Please output exactly the run of lines that starts at the line with "- März 2018" and ends at the last line of the records below.

◇ ◇ ◇ ◇ ◇

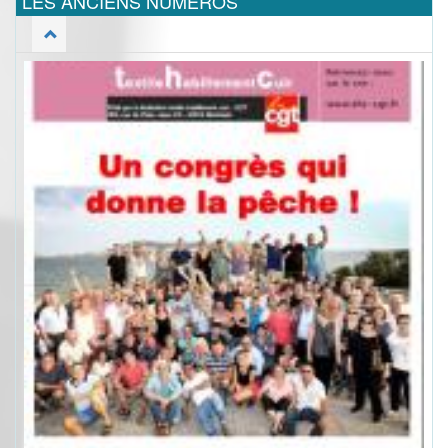
LES ANCIENS NUMEROS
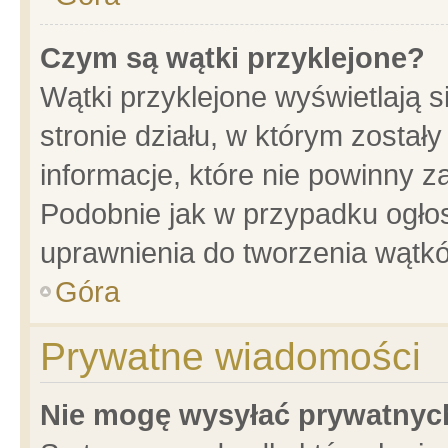
Czym są wątki przyklejone?
Wątki przyklejone wyświetlają s
stronie działu, w którym został
informacje, które nie powinny z
Podobnie jak w przypadku ogło
uprawnienia do tworzenia wątkó
Góra
Prywatne wiadomości
Nie mogę wysyłać prywatnyc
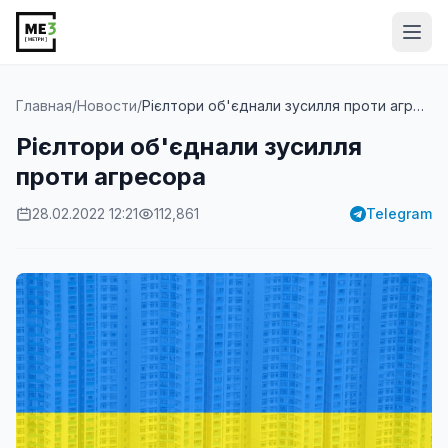
Від
Главная
/
Новости
/
Рієлтори об'єднали зусилля проти агресора
Рієлтори об'єднали зусилля
проти агресора
28.02.2022 12:21
112,861
Telegram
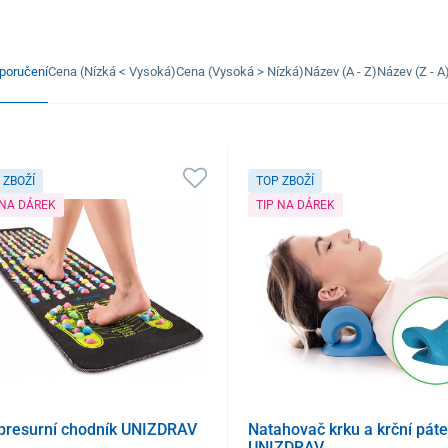
poručení
Cena (Nízká < Vysoká)
Cena (Vysoká > Nízká)
Název (A - Z)
Název (Z - A
 ZBOŽÍ
TOP ZBOŽÍ
 NA DÁREK
TIP NA DÁREK
presurní chodník UNIZDRAV
Natahovač krku a krční páte
UNIZDRAV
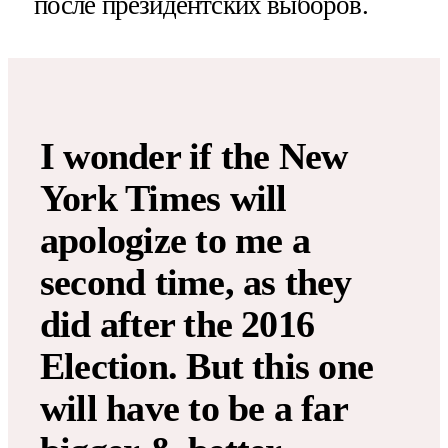
после президентских выборов.
I wonder if the New
York Times will
apologize to me a
second time, as they
did after the 2016
Election. But this one
will have to be a far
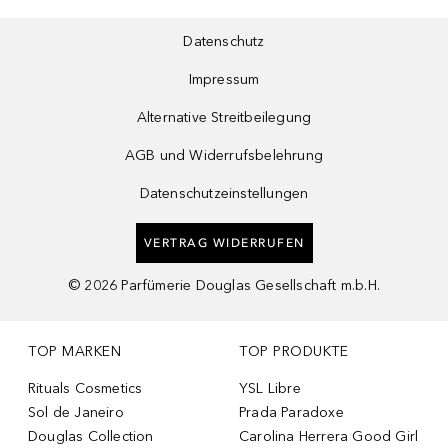
Datenschutz
Impressum
Alternative Streitbeilegung
AGB und Widerrufsbelehrung
Datenschutzeinstellungen
VERTRAG WIDERRUFEN
©
2026
Parfümerie Douglas Gesellschaft m.b.H.
TOP MARKEN
TOP PRODUKTE
Rituals Cosmetics
YSL Libre
Sol de Janeiro
Prada Paradoxe
Douglas Collection
Carolina Herrera Good Girl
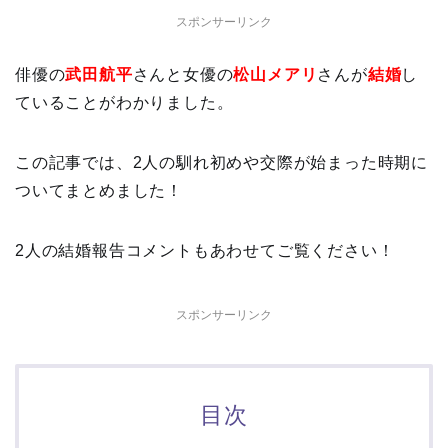
スポンサーリンク
俳優の
武田航平
さんと女優の
松山メアリ
さんが
結婚
し
ていることがわかりました。
この記事では、2人の馴れ初めや交際が始まった時期に
ついてまとめました！
2人の結婚報告コメントもあわせてご覧ください！
スポンサーリンク
目次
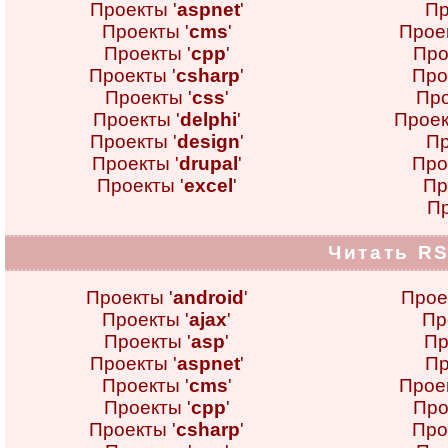
Проекты '
aspnet
'
Пр
Проекты '
cms
'
Проек
Проекты '
cpp
'
Про
Проекты '
csharp
'
Про
Проекты '
css
'
Про
Проекты '
delphi
'
Проек
Проекты '
design
'
Пр
Проекты '
drupal
'
Про
Проекты '
excel
'
Пр
Пр
Читать RS
Проекты '
android
'
Прое
Проекты '
ajax
'
Пр
Проекты '
asp
'
Пр
Проекты '
aspnet
'
Пр
Проекты '
cms
'
Проек
Проекты '
cpp
'
Про
Проекты '
csharp
'
Про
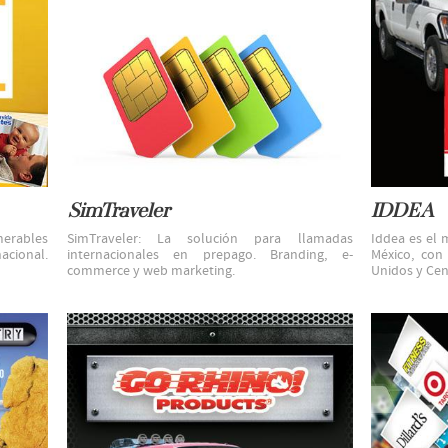
SimTraveler
IDDEA
merables
SimTraveler: La solución para llamadas
Iddea es el 
cional.
internacionales en prepago. Branding, e-
México, con
commerce y web marketing.
Unidos y Cen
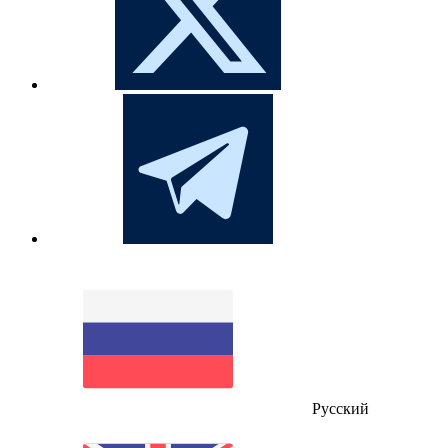
Русский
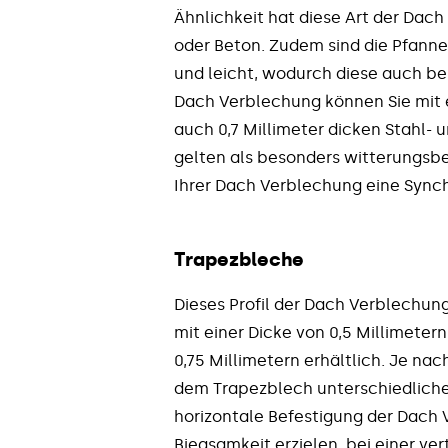
Ähnlichkeit hat diese Art der Dac
oder Beton. Zudem sind die Pfanne
und leicht, wodurch diese auch bes
Dach Verblechung können Sie mit e
auch 0,7 Millimeter dicken Stahl-
gelten als besonders witterungsbe
Ihrer Dach Verblechung eine Synch
Trapezbleche
Dieses Profil der Dach Verblechung
mit einer Dicke von 0,5 Millimetern
0,75 Millimetern erhältlich. Je na
dem Trapezblech unterschiedliche
horizontale Befestigung der Dach
Biegsamkeit erzielen, bei einer ver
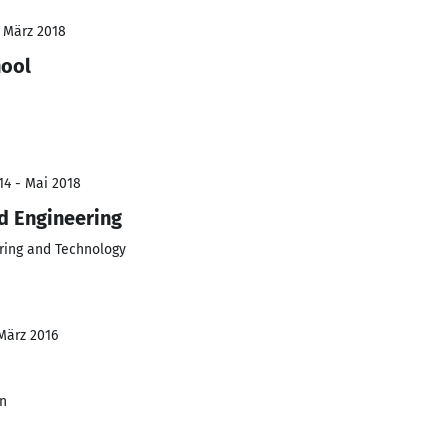
- März 2018
hool
14 - Mai 2018
d Engineering
ering and Technology
März 2016
in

◇ ◇ ◇ ◇ ◇

◆ SOLUTION TO THIS TASK ◆
- März 2018
hool
14 - Mai 2018
d Engineering
ering and Technology
März 2016
in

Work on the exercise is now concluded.